If you are interested in saving your own seeds for future years, you will probably want to buy heirloom varieties as opposed to hybrids. (Of course, hybrids still produce seeds but you can’t guarantee that next year’s crop will have all the same characteristics as this year’s.)
It is always a challenge to figure out how many seeds to buy. Your seed catalog or seed company's website should give planting information including space within and between rows. Often they will tell you how many seeds to buy for a 50 ft. row. The problem of course is that you may not be planting in rows at all, and if you’re not growing for market, you probably won’t have a 50 ft. row of anything.
If you decide to get your seeds from a local supplier, buy what you think you will need and if you run short, you can always go back to get another package.
If you’re ordering online or through the mail, minimum shipping charges usually apply so you probably want to get everything you need in one order. The good news is that many kinds of seeds will store very well in a dark, cool, dry place, so if you buy too many, you can always use them next year.
Just because you get ideas from a particular company’s catalog, it doesn’t mean that is where you have to buy your seeds.

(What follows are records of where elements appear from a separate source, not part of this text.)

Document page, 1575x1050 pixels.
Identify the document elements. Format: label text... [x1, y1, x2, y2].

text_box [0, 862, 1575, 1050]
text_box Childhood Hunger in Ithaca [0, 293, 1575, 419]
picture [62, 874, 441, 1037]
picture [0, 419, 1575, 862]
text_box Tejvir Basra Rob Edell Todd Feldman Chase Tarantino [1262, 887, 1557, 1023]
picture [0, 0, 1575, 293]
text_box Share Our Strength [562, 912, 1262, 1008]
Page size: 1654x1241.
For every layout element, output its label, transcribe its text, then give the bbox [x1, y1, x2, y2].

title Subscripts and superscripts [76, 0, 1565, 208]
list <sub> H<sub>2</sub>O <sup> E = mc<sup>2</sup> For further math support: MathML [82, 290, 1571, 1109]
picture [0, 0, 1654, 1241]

Large national companies are interested in mass-producing a product for shipping nation-wide or even continent-wide.
If you can find a smaller seed supplier that specializes in seeds for your local conditions, it is worth buying seeds from them even if you pay a little more.

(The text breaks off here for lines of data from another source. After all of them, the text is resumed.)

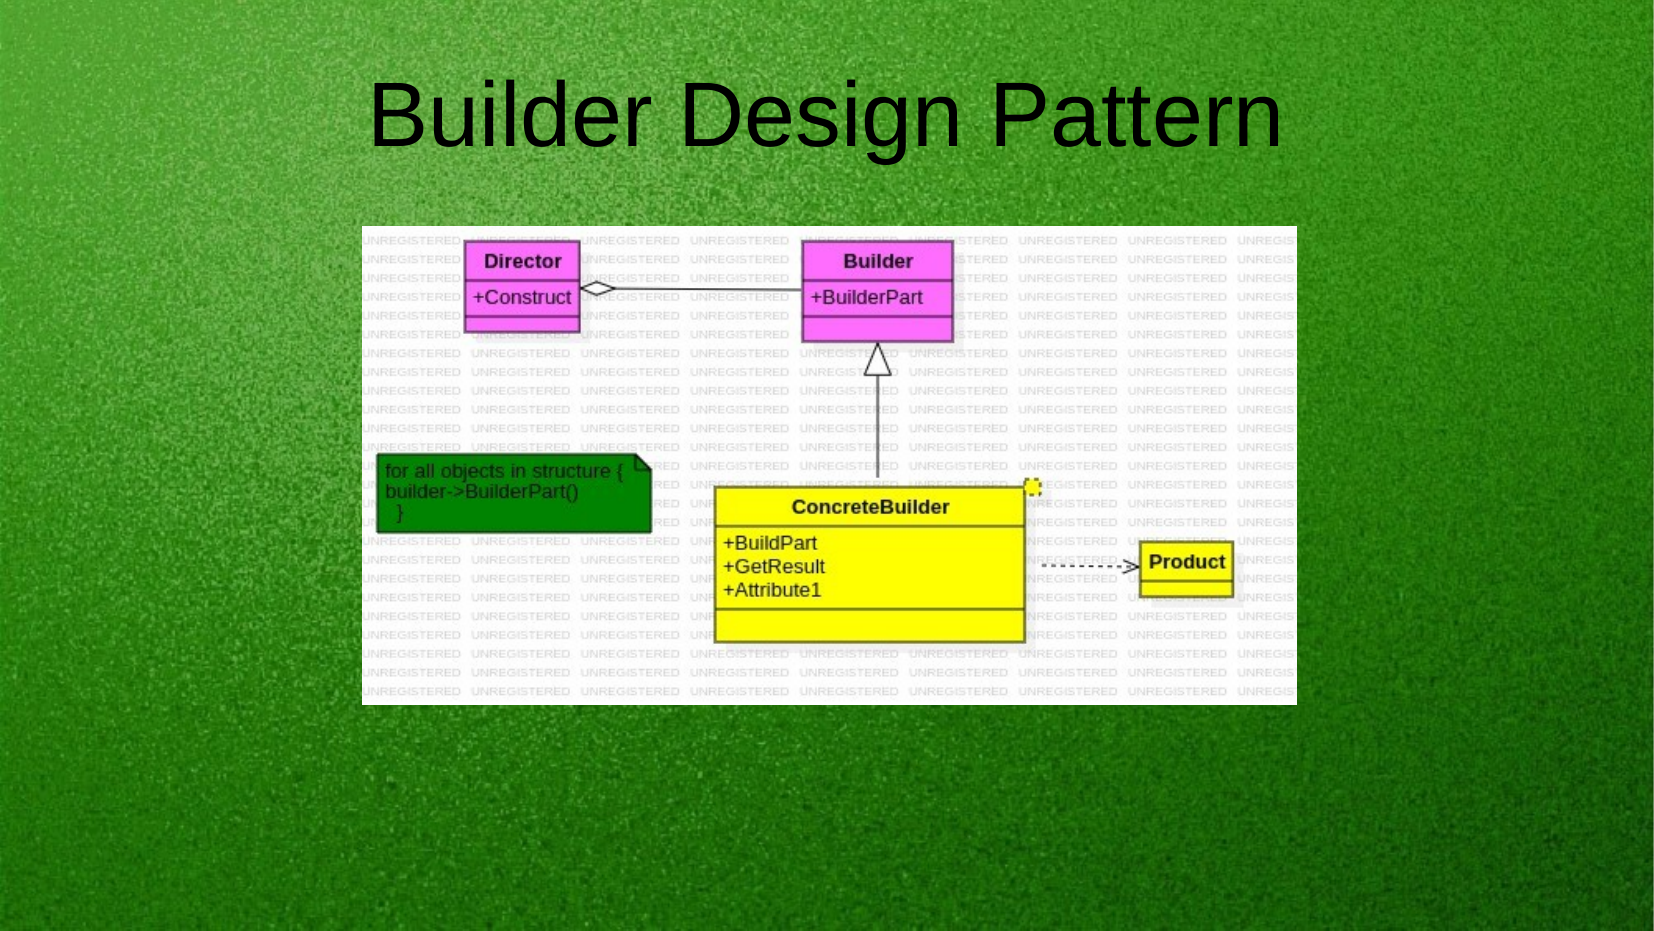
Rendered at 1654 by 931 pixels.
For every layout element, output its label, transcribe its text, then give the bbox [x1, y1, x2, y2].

title Builder Design Pattern [82, 21, 1571, 208]
picture [0, 0, 1654, 931]
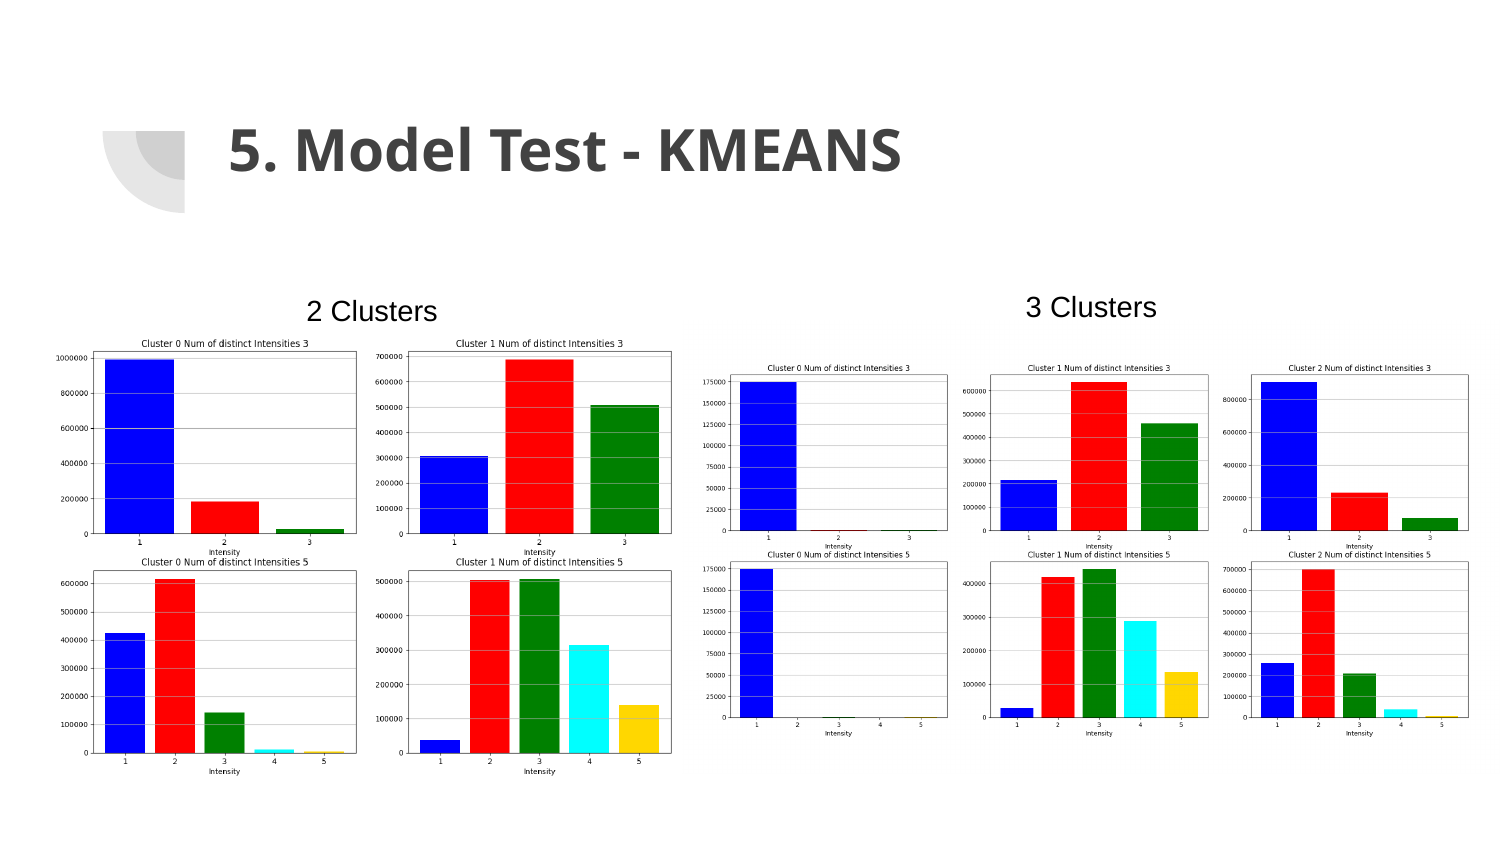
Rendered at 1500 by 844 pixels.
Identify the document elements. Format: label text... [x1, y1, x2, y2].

text_box 2 Clusters [291, 277, 496, 334]
text_box 3 Clusters [1010, 272, 1201, 330]
title 5. Model Test - KMEANS [213, 98, 1368, 263]
picture [0, 287, 1500, 819]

You can even join a local seed exchange where members like nothing better than to save seeds from their favorite plants and exchange them.
And of course once you get some crops of your own, you can save your own seeds from your most successful plants and use them next year. Just remember that if the seeds come from a hybrid, the offspring may be different from the parent plant.
Last but not necessarily least, lots of supermarkets, hardware stores, farm stores, and even big box stores sell packages of seeds. The disadvantage here is that you may not get the package sizes and variety choices that are available directly from seed suppliers. If you plan to plant a large garden, buying seeds at your local big box store is probably not your cheapest option.
The main thing is -- don't be timid! Get those seeds! There is nothing like the joy of seeing something grow, knowing that you planted it!